*EXERCISE INSTRUCTIONS:*
Give back exactly the stretch of data below from the line holding "staining of human" through the line holding "25%-75% of tumor", both ends included, and leave the remaining lines out.
** RECORDS PROVIDED follows **
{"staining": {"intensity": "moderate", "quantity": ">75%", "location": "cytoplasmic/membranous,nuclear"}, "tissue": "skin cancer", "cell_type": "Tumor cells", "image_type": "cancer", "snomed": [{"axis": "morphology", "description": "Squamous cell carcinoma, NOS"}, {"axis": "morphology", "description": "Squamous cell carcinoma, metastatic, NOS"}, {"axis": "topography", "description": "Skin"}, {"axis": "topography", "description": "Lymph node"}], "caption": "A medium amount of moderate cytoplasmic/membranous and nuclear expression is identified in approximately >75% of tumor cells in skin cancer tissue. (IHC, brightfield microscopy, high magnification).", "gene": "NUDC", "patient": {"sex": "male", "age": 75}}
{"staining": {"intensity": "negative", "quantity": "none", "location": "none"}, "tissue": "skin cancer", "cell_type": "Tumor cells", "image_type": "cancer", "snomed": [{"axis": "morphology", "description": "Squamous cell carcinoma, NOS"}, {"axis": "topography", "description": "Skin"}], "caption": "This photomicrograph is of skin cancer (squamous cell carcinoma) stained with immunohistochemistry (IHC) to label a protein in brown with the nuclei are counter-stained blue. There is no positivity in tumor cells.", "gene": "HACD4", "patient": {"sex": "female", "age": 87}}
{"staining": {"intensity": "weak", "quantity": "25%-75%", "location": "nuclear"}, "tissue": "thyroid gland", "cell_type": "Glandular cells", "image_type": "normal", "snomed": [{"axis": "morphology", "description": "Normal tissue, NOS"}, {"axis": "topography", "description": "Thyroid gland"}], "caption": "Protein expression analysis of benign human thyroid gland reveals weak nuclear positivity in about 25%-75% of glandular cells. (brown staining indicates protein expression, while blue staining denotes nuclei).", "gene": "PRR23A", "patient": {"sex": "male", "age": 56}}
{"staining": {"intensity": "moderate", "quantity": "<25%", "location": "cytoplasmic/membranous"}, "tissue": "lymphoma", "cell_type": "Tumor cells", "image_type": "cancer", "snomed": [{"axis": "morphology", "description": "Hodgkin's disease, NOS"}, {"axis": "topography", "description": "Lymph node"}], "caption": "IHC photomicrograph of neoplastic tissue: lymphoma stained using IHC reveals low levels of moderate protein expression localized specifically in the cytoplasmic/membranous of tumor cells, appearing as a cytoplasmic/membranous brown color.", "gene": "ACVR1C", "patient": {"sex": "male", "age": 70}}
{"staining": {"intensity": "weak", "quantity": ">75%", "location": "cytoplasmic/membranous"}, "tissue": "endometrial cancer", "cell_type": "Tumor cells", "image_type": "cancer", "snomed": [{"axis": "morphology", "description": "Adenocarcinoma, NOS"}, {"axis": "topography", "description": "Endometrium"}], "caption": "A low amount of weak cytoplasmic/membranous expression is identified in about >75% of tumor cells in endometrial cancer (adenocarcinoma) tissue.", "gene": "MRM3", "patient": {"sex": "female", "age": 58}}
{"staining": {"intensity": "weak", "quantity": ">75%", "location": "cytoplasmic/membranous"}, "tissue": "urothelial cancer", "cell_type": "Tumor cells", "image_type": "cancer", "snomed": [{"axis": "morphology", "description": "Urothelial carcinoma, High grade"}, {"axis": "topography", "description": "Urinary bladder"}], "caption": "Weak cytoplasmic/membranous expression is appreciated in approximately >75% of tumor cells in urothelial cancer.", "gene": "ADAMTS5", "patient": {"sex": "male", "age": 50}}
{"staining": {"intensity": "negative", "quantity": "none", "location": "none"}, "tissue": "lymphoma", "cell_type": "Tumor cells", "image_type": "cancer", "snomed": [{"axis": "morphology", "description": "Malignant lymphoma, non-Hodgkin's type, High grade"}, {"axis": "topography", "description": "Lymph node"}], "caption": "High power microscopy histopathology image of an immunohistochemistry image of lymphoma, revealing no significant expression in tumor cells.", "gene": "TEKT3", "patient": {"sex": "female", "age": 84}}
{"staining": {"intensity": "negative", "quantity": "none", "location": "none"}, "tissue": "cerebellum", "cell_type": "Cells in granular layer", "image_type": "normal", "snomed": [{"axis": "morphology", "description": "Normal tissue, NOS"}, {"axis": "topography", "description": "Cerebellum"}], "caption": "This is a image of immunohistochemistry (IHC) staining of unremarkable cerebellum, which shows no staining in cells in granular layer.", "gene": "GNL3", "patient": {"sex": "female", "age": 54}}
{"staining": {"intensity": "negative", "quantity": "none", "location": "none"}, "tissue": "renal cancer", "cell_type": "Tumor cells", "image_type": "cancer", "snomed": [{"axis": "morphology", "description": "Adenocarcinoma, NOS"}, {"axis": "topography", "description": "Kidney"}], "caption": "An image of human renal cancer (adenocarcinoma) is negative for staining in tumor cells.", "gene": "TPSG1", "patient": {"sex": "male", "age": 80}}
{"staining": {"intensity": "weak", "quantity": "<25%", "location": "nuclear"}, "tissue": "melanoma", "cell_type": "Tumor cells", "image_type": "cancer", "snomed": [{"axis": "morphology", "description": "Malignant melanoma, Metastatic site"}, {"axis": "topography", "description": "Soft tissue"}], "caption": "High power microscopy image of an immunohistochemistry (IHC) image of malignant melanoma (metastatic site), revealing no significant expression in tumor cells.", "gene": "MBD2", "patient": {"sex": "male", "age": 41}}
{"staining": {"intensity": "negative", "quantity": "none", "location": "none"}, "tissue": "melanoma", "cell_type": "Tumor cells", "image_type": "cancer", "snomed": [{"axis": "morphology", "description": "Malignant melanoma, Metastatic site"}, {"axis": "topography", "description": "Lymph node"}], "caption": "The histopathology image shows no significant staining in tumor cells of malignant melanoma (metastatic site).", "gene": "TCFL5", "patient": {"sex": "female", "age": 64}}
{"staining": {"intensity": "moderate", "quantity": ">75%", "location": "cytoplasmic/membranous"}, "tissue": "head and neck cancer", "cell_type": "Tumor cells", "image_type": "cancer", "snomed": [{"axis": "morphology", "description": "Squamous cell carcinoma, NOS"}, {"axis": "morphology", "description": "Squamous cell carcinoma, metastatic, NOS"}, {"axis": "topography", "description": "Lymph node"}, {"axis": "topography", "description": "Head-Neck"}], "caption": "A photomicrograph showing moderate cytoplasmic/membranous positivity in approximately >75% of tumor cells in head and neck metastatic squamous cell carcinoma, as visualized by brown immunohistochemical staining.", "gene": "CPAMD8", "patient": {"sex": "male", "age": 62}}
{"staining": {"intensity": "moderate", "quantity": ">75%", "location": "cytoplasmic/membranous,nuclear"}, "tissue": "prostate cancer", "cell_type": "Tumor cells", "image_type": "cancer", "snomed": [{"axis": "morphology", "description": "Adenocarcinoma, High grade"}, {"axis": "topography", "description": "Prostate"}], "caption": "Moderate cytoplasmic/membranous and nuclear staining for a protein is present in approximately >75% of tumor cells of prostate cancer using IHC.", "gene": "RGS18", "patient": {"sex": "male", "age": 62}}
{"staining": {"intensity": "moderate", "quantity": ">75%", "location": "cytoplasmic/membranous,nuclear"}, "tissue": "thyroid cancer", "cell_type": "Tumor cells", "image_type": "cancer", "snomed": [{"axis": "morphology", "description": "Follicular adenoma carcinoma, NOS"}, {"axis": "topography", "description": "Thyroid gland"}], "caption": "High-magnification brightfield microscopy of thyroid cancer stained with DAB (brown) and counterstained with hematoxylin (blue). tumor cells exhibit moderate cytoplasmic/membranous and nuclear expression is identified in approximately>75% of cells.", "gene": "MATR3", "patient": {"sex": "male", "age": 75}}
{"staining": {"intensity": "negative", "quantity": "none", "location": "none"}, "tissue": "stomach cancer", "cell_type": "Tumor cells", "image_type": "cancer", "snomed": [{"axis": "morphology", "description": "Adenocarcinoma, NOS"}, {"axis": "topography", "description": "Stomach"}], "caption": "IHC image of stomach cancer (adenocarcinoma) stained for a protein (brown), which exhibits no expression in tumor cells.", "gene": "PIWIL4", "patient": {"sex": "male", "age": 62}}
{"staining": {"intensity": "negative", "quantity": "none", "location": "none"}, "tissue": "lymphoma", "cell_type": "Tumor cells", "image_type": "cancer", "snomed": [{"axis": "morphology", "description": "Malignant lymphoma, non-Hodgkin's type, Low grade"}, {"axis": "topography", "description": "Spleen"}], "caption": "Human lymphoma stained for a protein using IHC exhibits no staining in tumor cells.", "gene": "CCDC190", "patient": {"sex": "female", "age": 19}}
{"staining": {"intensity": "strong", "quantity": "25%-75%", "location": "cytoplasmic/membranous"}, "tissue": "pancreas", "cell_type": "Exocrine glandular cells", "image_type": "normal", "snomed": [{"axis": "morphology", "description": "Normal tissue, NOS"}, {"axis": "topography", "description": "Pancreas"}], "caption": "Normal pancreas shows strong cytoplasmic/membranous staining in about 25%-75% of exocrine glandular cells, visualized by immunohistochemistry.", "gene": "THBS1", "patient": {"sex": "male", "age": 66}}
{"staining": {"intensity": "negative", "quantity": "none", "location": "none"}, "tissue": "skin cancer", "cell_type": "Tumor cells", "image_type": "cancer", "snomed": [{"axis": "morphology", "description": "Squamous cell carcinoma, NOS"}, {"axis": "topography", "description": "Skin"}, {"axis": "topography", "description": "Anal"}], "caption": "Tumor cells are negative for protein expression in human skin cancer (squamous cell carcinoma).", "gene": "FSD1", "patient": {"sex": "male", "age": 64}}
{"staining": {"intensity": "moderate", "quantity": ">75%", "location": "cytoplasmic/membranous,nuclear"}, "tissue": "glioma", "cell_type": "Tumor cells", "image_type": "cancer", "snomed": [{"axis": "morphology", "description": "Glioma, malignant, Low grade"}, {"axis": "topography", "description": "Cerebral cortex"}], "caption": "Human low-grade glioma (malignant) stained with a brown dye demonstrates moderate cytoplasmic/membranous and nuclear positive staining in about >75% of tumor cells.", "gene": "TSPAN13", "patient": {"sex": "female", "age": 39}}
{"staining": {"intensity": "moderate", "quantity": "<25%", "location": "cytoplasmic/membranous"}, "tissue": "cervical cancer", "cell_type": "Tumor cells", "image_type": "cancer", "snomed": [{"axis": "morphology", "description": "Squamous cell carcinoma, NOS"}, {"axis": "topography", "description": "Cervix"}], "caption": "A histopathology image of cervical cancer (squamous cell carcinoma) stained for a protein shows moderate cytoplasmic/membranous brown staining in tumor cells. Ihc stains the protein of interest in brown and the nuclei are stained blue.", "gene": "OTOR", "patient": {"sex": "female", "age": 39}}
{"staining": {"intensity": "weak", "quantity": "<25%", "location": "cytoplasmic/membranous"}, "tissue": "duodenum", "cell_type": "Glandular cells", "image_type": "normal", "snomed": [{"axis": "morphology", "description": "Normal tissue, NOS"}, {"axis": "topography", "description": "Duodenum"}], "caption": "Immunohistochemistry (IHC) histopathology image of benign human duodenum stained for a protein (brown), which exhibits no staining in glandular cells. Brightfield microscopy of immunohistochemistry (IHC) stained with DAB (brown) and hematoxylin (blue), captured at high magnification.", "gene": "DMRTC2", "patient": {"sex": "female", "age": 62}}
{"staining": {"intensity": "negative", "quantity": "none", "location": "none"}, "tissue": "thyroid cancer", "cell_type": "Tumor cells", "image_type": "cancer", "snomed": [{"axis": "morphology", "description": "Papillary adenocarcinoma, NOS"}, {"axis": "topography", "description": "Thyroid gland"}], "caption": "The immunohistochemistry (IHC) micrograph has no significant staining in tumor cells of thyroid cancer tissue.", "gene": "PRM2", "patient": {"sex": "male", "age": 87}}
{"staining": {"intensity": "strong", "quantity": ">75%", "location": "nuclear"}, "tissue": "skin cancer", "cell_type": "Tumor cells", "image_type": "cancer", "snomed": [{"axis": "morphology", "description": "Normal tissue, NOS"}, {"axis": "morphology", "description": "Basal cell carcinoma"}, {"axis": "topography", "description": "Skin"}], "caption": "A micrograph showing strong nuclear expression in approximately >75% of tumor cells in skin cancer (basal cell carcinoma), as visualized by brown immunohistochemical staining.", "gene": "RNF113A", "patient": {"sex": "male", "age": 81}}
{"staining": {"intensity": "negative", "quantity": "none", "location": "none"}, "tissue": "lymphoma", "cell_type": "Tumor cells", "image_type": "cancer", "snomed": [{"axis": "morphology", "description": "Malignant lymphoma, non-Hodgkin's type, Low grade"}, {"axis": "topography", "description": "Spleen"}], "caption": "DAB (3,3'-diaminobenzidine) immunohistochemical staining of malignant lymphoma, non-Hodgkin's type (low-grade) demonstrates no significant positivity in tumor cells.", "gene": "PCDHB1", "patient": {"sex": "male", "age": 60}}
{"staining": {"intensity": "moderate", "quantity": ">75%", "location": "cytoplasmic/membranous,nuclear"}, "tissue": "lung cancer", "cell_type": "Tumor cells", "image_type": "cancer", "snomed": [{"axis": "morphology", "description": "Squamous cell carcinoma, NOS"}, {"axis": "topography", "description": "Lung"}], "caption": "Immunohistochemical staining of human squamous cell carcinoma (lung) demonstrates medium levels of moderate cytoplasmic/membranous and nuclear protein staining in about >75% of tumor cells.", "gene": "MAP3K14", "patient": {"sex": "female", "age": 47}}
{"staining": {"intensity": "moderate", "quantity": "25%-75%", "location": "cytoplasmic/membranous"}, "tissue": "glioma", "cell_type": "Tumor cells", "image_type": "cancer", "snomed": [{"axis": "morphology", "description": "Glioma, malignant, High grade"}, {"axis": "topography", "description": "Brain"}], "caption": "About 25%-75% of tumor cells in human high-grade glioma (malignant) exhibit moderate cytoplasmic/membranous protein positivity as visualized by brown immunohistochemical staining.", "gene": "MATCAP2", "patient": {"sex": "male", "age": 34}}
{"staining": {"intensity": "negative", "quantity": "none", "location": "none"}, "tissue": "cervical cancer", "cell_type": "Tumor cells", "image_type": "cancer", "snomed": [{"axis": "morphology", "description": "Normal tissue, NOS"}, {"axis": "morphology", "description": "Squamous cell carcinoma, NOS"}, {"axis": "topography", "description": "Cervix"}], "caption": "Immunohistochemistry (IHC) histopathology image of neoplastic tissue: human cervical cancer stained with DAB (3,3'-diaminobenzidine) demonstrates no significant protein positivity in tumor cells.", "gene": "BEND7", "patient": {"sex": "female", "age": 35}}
** End of RECORDS PROVIDED **
*TASK RESULT:*
{"staining": {"intensity": "moderate", "quantity": ">75%", "location": "cytoplasmic/membranous,nuclear"}, "tissue": "lung cancer", "cell_type": "Tumor cells", "image_type": "cancer", "snomed": [{"axis": "morphology", "description": "Squamous cell carcinoma, NOS"}, {"axis": "topography", "description": "Lung"}], "caption": "Immunohistochemical staining of human squamous cell carcinoma (lung) demonstrates medium levels of moderate cytoplasmic/membranous and nuclear protein staining in about >75% of tumor cells.", "gene": "MAP3K14", "patient": {"sex": "female", "age": 47}}
{"staining": {"intensity": "moderate", "quantity": "25%-75%", "location": "cytoplasmic/membranous"}, "tissue": "glioma", "cell_type": "Tumor cells", "image_type": "cancer", "snomed": [{"axis": "morphology", "description": "Glioma, malignant, High grade"}, {"axis": "topography", "description": "Brain"}], "caption": "About 25%-75% of tumor cells in human high-grade glioma (malignant) exhibit moderate cytoplasmic/membranous protein positivity as visualized by brown immunohistochemical staining.", "gene": "MATCAP2", "patient": {"sex": "male", "age": 34}}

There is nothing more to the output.